From the rows below, copy word for word the lines starting at the one that contains "En tu casa tienes" and ending at the one that contains "allanamientos y sustracciones, es", including both of those lines.

Given records ▸
- - -
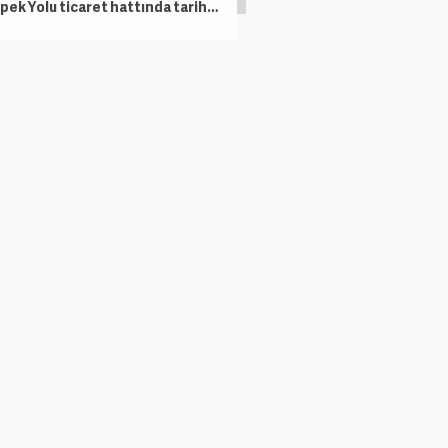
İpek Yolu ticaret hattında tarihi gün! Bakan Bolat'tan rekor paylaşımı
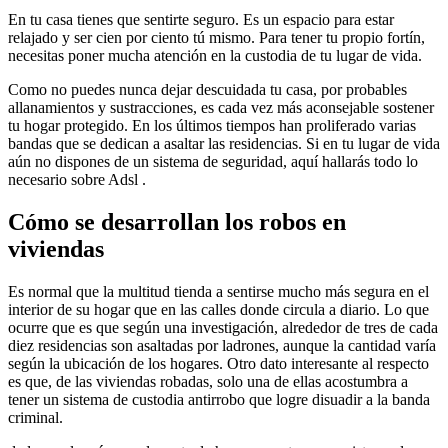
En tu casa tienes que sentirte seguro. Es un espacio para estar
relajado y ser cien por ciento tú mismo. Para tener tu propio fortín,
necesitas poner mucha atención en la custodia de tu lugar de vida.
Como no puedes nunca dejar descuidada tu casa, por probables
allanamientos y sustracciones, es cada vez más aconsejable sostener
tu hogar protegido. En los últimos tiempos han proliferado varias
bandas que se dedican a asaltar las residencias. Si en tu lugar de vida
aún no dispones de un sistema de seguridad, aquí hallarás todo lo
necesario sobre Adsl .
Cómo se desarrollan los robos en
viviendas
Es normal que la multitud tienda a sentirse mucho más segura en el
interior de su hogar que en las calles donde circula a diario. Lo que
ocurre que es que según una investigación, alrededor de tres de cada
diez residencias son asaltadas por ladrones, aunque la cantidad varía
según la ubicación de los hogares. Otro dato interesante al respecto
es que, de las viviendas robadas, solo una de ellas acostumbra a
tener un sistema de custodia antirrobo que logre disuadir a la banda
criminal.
- - -
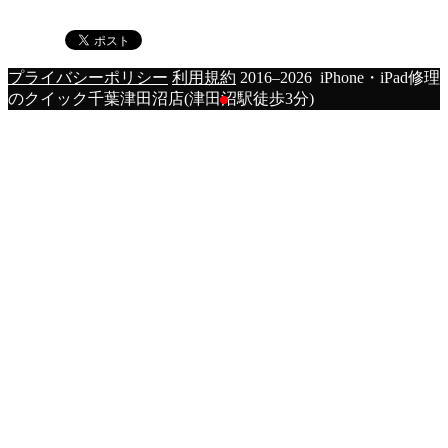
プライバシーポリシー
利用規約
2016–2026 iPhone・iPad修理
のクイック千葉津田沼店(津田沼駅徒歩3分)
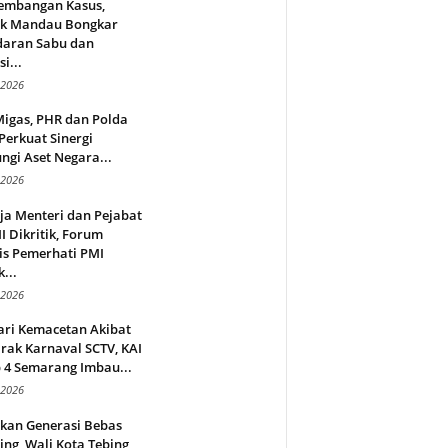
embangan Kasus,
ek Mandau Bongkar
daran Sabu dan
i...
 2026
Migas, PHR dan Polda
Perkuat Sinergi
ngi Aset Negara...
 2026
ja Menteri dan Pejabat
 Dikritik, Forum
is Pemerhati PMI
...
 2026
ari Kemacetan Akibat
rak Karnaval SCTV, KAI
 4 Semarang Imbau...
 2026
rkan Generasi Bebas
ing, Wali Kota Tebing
- - -
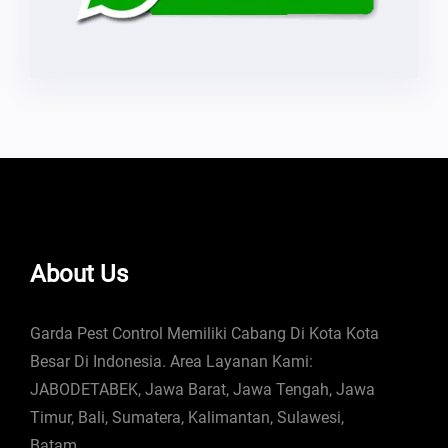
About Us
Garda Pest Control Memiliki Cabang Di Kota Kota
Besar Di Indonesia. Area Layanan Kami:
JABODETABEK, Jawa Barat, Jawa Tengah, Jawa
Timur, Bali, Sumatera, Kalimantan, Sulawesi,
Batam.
- - -
Response ▸
En tu casa tienes que sentirte seguro. Es un espacio para estar
relajado y ser cien por ciento tú mismo. Para tener tu propio fortín,
necesitas poner mucha atención en la custodia de tu lugar de vida.
Como no puedes nunca dejar descuidada tu casa, por probables
allanamientos y sustracciones, es cada vez más aconsejable sostener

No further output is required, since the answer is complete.